▶ **Selected text**:
## Begin

Andy: We just got some numbers this morning from the government, the unemployment numbers, jobs, numbers, we get every month in the first week, and the economy’s predicted to have 240,000 jobs created, it was 175,000, and this was on the heels of 300,000 last month in March.  So there’s clearly a decline, but not only that, but also there was a decline of wage growth, which is fascinating because that definitely indicates softness to the market.  People aren’t getting paid as much, but at the same time, in this top sea-turvy world we live in, inflation is still stubbornly high, but nothing’s worse than seeing your wage growth going down while inflation stays high, which means you’re working longer for less money, that really indicates weakness in the labor market.  

Brian: I’m sensing just in talking to a lot of manufacturers, distributors in our marketplace, there’s still some reticence, there’s still some caution in the market around investments for the longer term.  Even when there’s clear business cases, it feels like people are still delaying a bit, and I’m not sure what they’re waiting for.

Andy:  We’ve got uncertainty and we’ve got wars, we’ve got presidential elections, we’ve got all this stuff going on, and at a moment’s notice it could all change.  In fact, they even said economists said with these latest numbers that next month it could be up 400,000, it could just bounce back up.  And so, how do you have to be your Fed trying to figure this one out?  It’s going to indicate what we’re going to do with interest rates, and they put out some stuff like, well, people are going to cut rates later this year, but then this happens, something like, “well, maybe we aren’t, I don’t know.

Brian:  Yeah, tough job. So – the question today is personalization possible in B2B digital commerce? This is a fascinating question, and we posted this on LinkedIn, Andy, and what’s fascinating about it is that unlike our usual polls, maybe we asked the wrong question, I’m not sure, but unlike our usual polls, this was overwhelmingly when we asked the question” is personalization possible in B2B commerce,” 100% said yes.  Maybe we didn’t ask the right question, I don’t know, what do you think?  

Andy: And it wasn’t one person, either. This was like dozens and dozens of people.  I think this is fascinating because there really are two different questions here.  One is: Is it possible? And I think we’ve heard overwhelmingly, yes, it’s possible.  Perhaps the better question, and we’ll see here in a moment, based on some of the comments, “Is it useful or valuable,” or “How can it be done?”  And that’s exactly what Jacobi and Jason waited on. So, in this case, Jacobi had a great comment, I’ll read that one, and when you read Jason.  So Jacobi said, “I want to see any of the ‘no’ answers here.” He wants to call people out, maybe appropriately, who think it’s not at all even possible?  He said that the operative question is not whether it’s possible, but whether it’s valuable and useful.  Jason says something kind of similar.  

Brian: Jason Hein said, “There is a big difference between doing personalization and doing personalization well.”  And there are a lot of things required to cross the chasm between the two – Amen, Jason.  And as we go through some of the data here, and some of the comments, we’re going to see this.  We got about 3,000 views of this post, Andy, and clearly a hot topic, and we’re also starting to see now some of the search and personalization vendors weigh in as well, because they need to be thinking about how you address this, because the stakes are really high.  So let’s first, let’s start by defining “What is personalization.” I took this definition from SAP, and for those of you on the podcast, I’m going to read it.  “B2B personalization is the act of tailoring your advertising offers and communication efforts to fit the needs of each B2B customer.  It involves smarter targeting and better understanding to deliver faster, more relevant, and expected experiences to business customers.” I highlight here the word “customer”, because what is the customer in B2B? Is it the company, the individual, the role, the account, think about account-based marketing, where you’re marketing multiple people?  When you personalize, who are you personalizing to? To me, that’s one of the key questions.

## End

Stored items:
## Begin

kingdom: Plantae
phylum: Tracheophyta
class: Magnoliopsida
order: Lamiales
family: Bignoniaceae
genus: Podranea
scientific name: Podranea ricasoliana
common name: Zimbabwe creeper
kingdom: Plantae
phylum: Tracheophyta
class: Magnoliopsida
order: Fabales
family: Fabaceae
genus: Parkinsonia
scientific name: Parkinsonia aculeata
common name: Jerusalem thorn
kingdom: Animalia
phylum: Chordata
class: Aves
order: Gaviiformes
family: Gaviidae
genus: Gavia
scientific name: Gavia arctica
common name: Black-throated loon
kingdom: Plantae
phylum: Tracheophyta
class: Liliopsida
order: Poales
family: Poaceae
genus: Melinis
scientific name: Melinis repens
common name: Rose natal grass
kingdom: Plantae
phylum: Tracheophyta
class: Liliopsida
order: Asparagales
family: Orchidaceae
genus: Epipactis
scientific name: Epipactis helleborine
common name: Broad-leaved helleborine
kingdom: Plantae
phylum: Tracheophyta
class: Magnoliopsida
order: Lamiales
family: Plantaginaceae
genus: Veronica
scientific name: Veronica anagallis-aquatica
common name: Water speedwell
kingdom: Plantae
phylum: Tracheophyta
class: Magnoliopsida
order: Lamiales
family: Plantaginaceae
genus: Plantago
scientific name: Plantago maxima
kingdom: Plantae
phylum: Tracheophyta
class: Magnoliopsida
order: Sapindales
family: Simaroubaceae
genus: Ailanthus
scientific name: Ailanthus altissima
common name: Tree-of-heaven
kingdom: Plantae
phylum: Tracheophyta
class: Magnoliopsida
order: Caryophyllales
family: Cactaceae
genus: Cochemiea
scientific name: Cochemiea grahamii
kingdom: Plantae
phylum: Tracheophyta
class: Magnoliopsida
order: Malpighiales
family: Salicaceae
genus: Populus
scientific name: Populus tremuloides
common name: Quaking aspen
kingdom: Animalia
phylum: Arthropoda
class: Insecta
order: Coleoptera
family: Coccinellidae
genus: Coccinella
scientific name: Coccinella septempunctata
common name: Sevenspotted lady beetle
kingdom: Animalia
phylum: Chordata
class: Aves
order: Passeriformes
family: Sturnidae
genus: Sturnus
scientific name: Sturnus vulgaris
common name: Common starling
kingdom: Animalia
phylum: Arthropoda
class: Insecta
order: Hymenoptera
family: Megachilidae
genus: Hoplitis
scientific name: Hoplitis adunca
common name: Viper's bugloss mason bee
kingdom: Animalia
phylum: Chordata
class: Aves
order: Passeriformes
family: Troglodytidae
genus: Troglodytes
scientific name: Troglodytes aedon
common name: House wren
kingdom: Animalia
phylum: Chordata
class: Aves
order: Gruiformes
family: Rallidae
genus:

## End

▶ **What you are asked to do**: In the podcast conversation about B2B personalization, which company's definition of personalization does Brian read aloud?

▶ **Written answer**: SAP's